> _WHAT YOU NEED TO DO_:
Reproduce exactly the line that includes "Review note (as recorded): 6 pieces, well" and all lines after it, ending with the last line of the data.

==============================

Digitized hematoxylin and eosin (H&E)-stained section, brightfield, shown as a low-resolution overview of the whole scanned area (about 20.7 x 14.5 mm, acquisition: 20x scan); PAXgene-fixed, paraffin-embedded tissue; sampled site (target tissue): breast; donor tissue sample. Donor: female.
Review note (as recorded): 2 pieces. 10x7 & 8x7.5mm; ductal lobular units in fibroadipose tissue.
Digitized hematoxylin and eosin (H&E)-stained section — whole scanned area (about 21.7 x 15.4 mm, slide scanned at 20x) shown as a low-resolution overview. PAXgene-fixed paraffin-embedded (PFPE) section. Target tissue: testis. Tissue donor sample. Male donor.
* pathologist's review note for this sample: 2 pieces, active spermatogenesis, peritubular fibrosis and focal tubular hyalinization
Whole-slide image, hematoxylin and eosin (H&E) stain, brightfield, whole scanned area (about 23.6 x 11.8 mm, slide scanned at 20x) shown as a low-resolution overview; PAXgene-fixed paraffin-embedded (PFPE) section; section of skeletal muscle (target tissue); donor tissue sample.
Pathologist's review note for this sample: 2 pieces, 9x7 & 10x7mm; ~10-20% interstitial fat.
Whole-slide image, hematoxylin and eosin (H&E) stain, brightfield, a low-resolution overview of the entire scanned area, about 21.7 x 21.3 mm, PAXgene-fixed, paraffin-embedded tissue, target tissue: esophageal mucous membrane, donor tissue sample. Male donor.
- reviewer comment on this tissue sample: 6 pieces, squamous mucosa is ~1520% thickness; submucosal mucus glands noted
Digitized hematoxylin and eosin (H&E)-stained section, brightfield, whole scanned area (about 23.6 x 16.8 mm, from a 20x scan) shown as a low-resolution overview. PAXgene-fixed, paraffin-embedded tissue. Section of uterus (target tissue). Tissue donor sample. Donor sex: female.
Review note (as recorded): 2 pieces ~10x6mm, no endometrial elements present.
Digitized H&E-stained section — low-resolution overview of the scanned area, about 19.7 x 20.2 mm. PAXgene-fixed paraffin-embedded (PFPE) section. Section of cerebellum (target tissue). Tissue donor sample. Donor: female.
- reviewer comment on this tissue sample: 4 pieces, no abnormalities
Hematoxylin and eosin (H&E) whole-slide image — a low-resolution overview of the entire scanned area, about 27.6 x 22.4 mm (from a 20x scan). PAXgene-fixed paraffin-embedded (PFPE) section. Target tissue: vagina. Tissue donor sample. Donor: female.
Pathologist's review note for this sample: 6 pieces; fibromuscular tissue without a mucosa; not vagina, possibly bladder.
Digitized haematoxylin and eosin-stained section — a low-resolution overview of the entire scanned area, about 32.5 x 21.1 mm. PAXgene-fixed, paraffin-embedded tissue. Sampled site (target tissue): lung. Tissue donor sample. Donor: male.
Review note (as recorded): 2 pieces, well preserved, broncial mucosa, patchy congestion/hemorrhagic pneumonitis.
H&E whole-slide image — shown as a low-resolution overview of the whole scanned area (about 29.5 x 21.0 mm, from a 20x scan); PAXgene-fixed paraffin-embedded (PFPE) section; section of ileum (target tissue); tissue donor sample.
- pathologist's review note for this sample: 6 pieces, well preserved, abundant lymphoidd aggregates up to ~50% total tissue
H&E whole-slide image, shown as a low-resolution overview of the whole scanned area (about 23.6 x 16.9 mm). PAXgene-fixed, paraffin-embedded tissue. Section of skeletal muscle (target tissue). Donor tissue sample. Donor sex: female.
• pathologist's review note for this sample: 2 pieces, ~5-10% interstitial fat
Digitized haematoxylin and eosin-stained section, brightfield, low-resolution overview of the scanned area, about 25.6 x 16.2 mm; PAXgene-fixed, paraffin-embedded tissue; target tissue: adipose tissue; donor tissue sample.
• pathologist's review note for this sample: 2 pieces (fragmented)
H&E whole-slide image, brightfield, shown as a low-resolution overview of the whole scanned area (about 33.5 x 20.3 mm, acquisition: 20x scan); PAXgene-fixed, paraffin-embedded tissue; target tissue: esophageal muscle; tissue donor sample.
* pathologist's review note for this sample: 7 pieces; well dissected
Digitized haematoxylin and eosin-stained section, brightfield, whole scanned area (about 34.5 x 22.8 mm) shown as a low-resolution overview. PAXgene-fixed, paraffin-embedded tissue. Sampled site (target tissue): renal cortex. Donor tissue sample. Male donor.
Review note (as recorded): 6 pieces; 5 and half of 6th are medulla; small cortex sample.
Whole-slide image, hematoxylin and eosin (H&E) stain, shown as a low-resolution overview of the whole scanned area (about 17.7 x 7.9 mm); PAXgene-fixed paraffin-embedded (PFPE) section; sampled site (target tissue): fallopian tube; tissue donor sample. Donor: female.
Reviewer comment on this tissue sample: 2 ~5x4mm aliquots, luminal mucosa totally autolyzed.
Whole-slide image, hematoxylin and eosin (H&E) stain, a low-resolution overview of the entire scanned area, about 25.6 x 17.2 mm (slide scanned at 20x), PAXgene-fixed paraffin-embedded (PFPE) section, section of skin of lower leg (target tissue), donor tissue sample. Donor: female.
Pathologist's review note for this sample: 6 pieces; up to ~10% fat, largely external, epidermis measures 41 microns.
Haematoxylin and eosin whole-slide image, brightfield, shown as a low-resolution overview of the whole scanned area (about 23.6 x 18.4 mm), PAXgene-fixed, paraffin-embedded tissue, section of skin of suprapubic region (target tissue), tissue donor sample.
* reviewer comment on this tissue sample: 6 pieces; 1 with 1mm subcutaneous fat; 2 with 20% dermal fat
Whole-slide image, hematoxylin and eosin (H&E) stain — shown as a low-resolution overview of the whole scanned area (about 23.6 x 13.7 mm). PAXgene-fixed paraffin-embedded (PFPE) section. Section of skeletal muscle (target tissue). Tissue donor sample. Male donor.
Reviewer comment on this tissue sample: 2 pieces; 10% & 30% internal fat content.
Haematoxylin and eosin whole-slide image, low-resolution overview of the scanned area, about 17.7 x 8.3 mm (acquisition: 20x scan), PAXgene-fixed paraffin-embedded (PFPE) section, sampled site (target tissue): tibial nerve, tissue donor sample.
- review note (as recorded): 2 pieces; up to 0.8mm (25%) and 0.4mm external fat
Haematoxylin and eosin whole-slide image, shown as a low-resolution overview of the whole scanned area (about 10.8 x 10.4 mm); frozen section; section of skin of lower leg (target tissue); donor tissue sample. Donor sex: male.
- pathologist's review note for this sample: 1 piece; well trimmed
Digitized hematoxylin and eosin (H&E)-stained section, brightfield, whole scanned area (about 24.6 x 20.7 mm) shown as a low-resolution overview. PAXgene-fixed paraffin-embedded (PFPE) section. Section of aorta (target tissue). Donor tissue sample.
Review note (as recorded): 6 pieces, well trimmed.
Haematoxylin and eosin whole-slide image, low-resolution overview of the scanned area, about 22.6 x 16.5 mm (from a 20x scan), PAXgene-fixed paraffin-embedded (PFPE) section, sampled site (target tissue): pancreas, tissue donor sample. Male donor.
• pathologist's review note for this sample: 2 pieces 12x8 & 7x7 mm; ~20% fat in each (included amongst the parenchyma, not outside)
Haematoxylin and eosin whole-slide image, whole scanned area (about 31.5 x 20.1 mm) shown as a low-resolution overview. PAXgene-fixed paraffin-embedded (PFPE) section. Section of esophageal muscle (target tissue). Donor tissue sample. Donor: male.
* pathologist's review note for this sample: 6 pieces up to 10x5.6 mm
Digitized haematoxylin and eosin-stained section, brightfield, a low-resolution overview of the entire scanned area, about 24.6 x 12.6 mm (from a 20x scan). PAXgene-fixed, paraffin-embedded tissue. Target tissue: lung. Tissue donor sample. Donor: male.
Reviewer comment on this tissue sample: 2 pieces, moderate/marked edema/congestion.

==============================

> _ANSWER FOR THE TASK_:
Review note (as recorded): 6 pieces, well trimmed.
Haematoxylin and eosin whole-slide image, low-resolution overview of the scanned area, about 22.6 x 16.5 mm (from a 20x scan), PAXgene-fixed paraffin-embedded (PFPE) section, sampled site (target tissue): pancreas, tissue donor sample. Male donor.
• pathologist's review note for this sample: 2 pieces 12x8 & 7x7 mm; ~20% fat in each (included amongst the parenchyma, not outside)
Haematoxylin and eosin whole-slide image, whole scanned area (about 31.5 x 20.1 mm) shown as a low-resolution overview. PAXgene-fixed paraffin-embedded (PFPE) section. Section of esophageal muscle (target tissue). Donor tissue sample. Donor: male.
* pathologist's review note for this sample: 6 pieces up to 10x5.6 mm
Digitized haematoxylin and eosin-stained section, brightfield, a low-resolution overview of the entire scanned area, about 24.6 x 12.6 mm (from a 20x scan). PAXgene-fixed, paraffin-embedded tissue. Target tissue: lung. Tissue donor sample. Donor: male.
Reviewer comment on this tissue sample: 2 pieces, moderate/marked edema/congestion.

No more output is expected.